[Page images and extracted text]
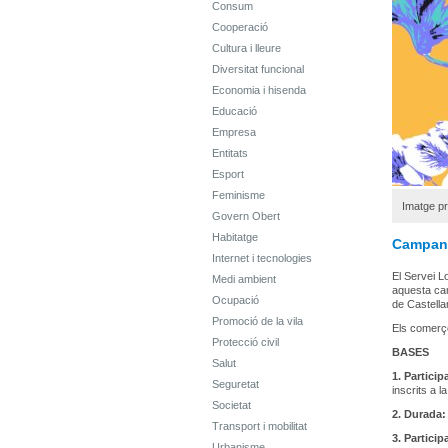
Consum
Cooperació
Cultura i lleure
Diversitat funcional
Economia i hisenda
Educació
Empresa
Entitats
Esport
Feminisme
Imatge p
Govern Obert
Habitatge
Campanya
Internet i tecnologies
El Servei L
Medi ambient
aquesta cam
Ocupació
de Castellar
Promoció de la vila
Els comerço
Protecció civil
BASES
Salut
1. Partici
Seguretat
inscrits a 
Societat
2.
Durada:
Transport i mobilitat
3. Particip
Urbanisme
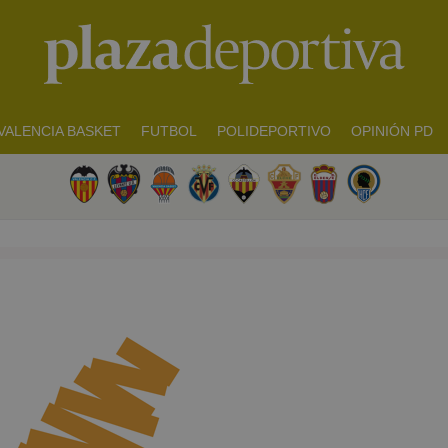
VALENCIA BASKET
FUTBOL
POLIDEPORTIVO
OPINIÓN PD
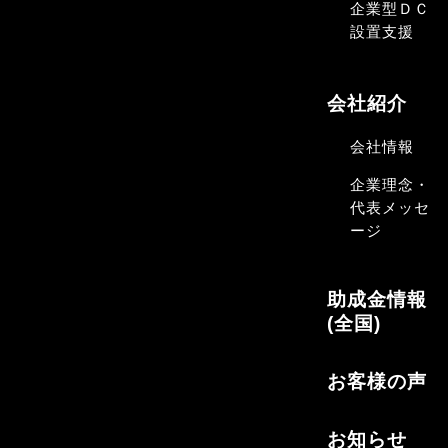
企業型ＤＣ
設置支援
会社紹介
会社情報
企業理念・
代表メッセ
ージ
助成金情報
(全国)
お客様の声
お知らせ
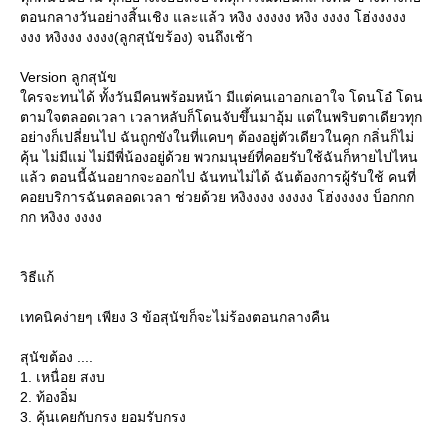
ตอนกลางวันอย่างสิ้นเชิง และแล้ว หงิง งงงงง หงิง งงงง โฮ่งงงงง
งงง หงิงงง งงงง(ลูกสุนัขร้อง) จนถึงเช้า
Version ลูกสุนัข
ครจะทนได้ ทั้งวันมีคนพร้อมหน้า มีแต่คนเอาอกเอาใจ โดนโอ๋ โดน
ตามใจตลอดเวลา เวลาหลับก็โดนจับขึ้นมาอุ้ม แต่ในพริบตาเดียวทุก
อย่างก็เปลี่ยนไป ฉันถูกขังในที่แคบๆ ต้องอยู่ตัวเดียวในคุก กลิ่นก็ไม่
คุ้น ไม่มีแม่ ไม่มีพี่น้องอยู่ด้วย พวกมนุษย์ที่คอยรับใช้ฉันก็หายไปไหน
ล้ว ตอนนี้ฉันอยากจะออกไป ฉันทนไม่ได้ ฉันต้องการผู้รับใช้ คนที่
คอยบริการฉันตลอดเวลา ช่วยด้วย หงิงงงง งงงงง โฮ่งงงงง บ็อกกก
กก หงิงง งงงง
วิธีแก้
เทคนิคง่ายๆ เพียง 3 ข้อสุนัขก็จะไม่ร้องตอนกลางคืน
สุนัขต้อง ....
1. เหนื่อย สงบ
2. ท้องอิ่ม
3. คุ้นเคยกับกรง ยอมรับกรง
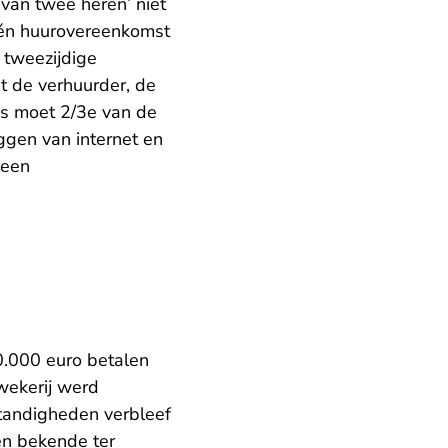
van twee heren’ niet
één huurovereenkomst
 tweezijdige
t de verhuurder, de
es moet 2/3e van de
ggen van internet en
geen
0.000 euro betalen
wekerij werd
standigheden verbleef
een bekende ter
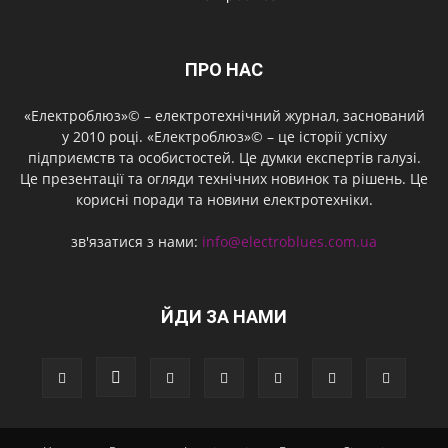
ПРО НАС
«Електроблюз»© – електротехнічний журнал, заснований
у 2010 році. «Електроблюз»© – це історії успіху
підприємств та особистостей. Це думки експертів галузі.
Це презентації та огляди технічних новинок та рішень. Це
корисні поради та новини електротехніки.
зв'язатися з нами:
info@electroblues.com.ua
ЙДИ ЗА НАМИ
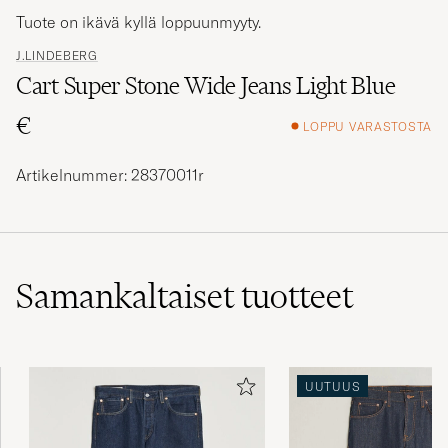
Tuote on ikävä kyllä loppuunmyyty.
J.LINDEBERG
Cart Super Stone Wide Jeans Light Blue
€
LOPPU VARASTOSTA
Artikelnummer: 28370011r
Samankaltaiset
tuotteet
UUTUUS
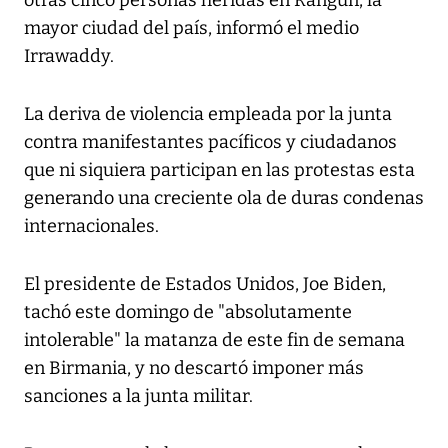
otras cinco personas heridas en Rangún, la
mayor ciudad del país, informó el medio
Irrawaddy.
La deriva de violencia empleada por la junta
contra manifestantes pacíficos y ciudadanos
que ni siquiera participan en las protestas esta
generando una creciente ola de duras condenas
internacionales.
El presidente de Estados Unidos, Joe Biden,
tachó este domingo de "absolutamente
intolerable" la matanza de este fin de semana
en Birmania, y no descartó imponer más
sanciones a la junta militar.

* * *

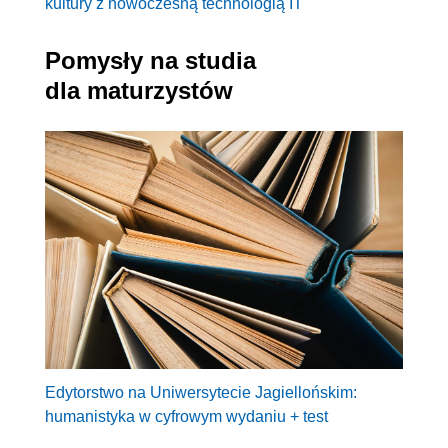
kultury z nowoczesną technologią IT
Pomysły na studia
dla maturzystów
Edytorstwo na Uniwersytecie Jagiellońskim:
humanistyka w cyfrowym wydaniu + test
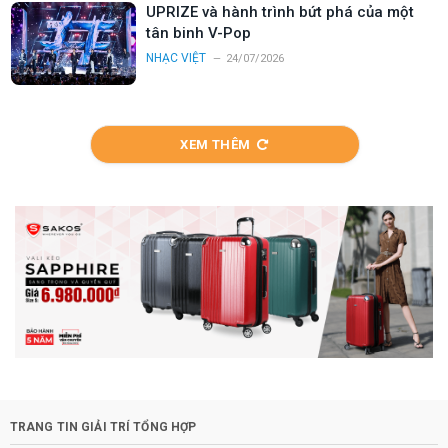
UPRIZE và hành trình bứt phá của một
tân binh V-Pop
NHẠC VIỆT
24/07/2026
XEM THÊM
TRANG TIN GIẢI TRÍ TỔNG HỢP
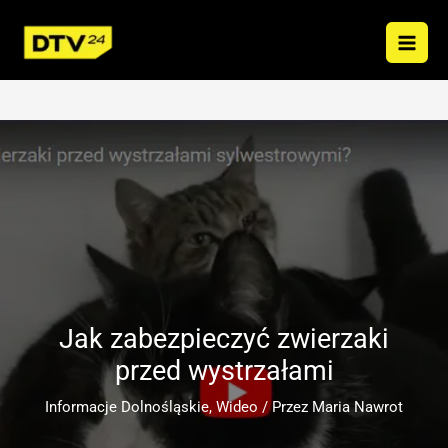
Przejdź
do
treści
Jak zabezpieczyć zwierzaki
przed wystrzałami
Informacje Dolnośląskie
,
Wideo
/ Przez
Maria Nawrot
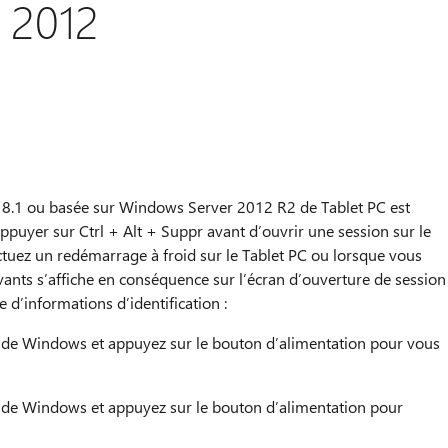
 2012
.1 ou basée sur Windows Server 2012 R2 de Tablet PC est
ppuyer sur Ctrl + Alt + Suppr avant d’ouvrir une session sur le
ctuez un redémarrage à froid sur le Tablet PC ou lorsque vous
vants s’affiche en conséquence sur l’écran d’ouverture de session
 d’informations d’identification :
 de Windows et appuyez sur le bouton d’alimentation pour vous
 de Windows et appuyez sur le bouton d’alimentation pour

= EXERCISE =
Leaving out the pictures, please output the lines in the entries above from the one with "Internet i tecnologies" through the one with "เทคนิคง่ายๆ เพียง 3", exactly as they are.

= SOLUTION =
Internet i tecnologies
El Servei L
Medi ambient
aquesta cam
Ocupació
de Castellar
Promoció de la vila
Els comerço
Protecció civil
BASES
Salut
1. Partici
Seguretat
inscrits a 
Societat
2.
Durada:
Transport i mobilitat
3. Particip
Urbanisme
VALENCIA BASKET
FUTBOL
POLIDEPORTIVO
OPINIÓN PD
企業型ＤＣ
設置支援
会社紹介
会社情報
企業理念・
代表メッセ
ージ
助成金情報
(全国)
お客様の声
お知らせ
ตอนกลางวันอย่างสิ้นเชิง และแล้ว หงิง งงงงง หงิง งงงง โฮ่งงงงง
งงง หงิงงง งงงง(ลูกสุนัขร้อง) จนถึงเช้า
Version ลูกสุนัข
ครจะทนได้ ทั้งวันมีคนพร้อมหน้า มีแต่คนเอาอกเอาใจ โดนโอ๋ โดน
ตามใจตลอดเวลา เวลาหลับก็โดนจับขึ้นมาอุ้ม แต่ในพริบตาเดียวทุก
อย่างก็เปลี่ยนไป ฉันถูกขังในที่แคบๆ ต้องอยู่ตัวเดียวในคุก กลิ่นก็ไม่
คุ้น ไม่มีแม่ ไม่มีพี่น้องอยู่ด้วย พวกมนุษย์ที่คอยรับใช้ฉันก็หายไปไหน
ล้ว ตอนนี้ฉันอยากจะออกไป ฉันทนไม่ได้ ฉันต้องการผู้รับใช้ คนที่
คอยบริการฉันตลอดเวลา ช่วยด้วย หงิงงงง งงงงง โฮ่งงงงง บ็อกกก
กก หงิงง งงงง
วิธีแก้
เทคนิคง่ายๆ เพียง 3 ข้อสุนัขก็จะไม่ร้องตอนกลางคืน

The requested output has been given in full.